Но что можно сделать, если рядом с топориками наготове стоят рынды, если стольники за спиной не отрывают глаз от своих хозяев, а сбоку суетятся кравчие, пробуя предназначенное для царя и его невесты вино, отрезая себе кусочки пирогов и расстегаев, копченой рыбы и мяса, ветчины и бледно-розовой семги?

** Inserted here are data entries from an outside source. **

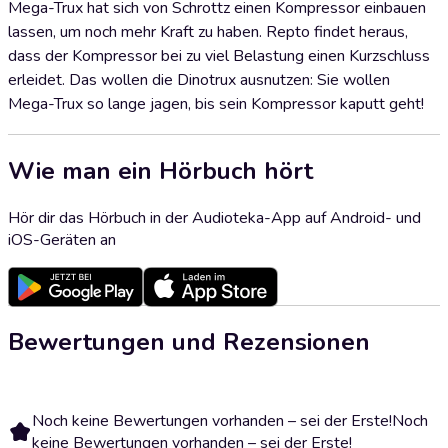
Mega-Trux hat sich von Schrottz einen Kompressor einbauen
lassen, um noch mehr Kraft zu haben. Repto findet heraus,
dass der Kompressor bei zu viel Belastung einen Kurzschluss
erleidet. Das wollen die Dinotrux ausnutzen: Sie wollen
Mega-Trux so lange jagen, bis sein Kompressor kaputt geht!
Wie man ein Hörbuch hört
Hör dir das Hörbuch in der Audioteka-App auf Android- und
iOS-Geräten an
Bewertungen und Rezensionen
Noch keine Bewertungen vorhanden – sei der Erste!
Noch
keine Bewertungen vorhanden – sei der Erste!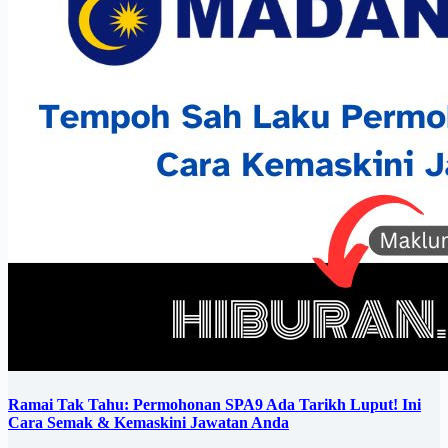
Ramai Tak Tahu: Permohonan SPA9 Ada Tarikh Luput! Ini
Cara Semak & Kemaskini Jawatan Anda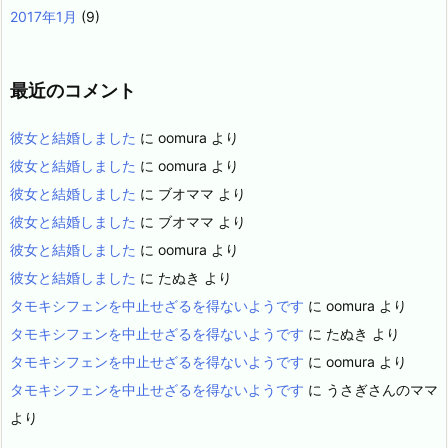
2017年1月
(9)
最近のコメント
彼女と結婚しました
に
oomura
より
彼女と結婚しました
に
oomura
より
彼女と結婚しました
に
ブオママ
より
彼女と結婚しました
に
ブオママ
より
彼女と結婚しました
に
oomura
より
彼女と結婚しました
に
たぬき
より
タモキシフェンを中止せざるを得ないようです
に
oomura
より
タモキシフェンを中止せざるを得ないようです
に
たぬき
より
タモキシフェンを中止せざるを得ないようです
に
oomura
より
タモキシフェンを中止せざるを得ないようです
に
うさぎさんのママ
より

Разумеется, рядом с царем крутился его веселый и верный воспитанник Борис Морозов, которому можно верить, который еще и прикроет, оправдает, если что. Но рядом с невестой стояла невысокая пожилая боярыня сурового вида. Под ее хмурым взглядом Михаил не решался ни слова лишнего произнести, ни руку девушки ладонью накрыть, ни тем более еще чего большего себе позволить. Да даже если бы не бабка – вся свита за соседним столом расселась!
Люди кругом, люди рядом, люди везде. Чужие глаза и уши. Не пошалишь, не забалуешь. Все, что мог позволить себе царь, так это смотреть с нежностью в карие глаза да иногда улыбаться. И все-таки… Он видел Марию, слышал, осознавал совсем рядом с собой! Ощущал ее желания, понимал ее взгляды. Уже ради одного этого стоило затеять случившееся паломничество! Ради таких вот ужинов, ради прикосновений во время дороги, ради тех слов, которыми удавалось обменяться во время пути.
Мария была его обрученной невестой. До свадьбы оставался всего месяц, а то и менее. И тогда между ними рухнут последние преграды, они станут принадлежать друг другу целиком и полностью! Оставалось совсем немного. Один месяц можно и потерпеть.
Однако это был всего лишь первый день пути, и самые первые случайные прикосновения…
Прошло всего лишь семь дней – и двенадцатого ноября село Тайницкое снова пришло в движение, закрутилось лихорадочной людной суетой.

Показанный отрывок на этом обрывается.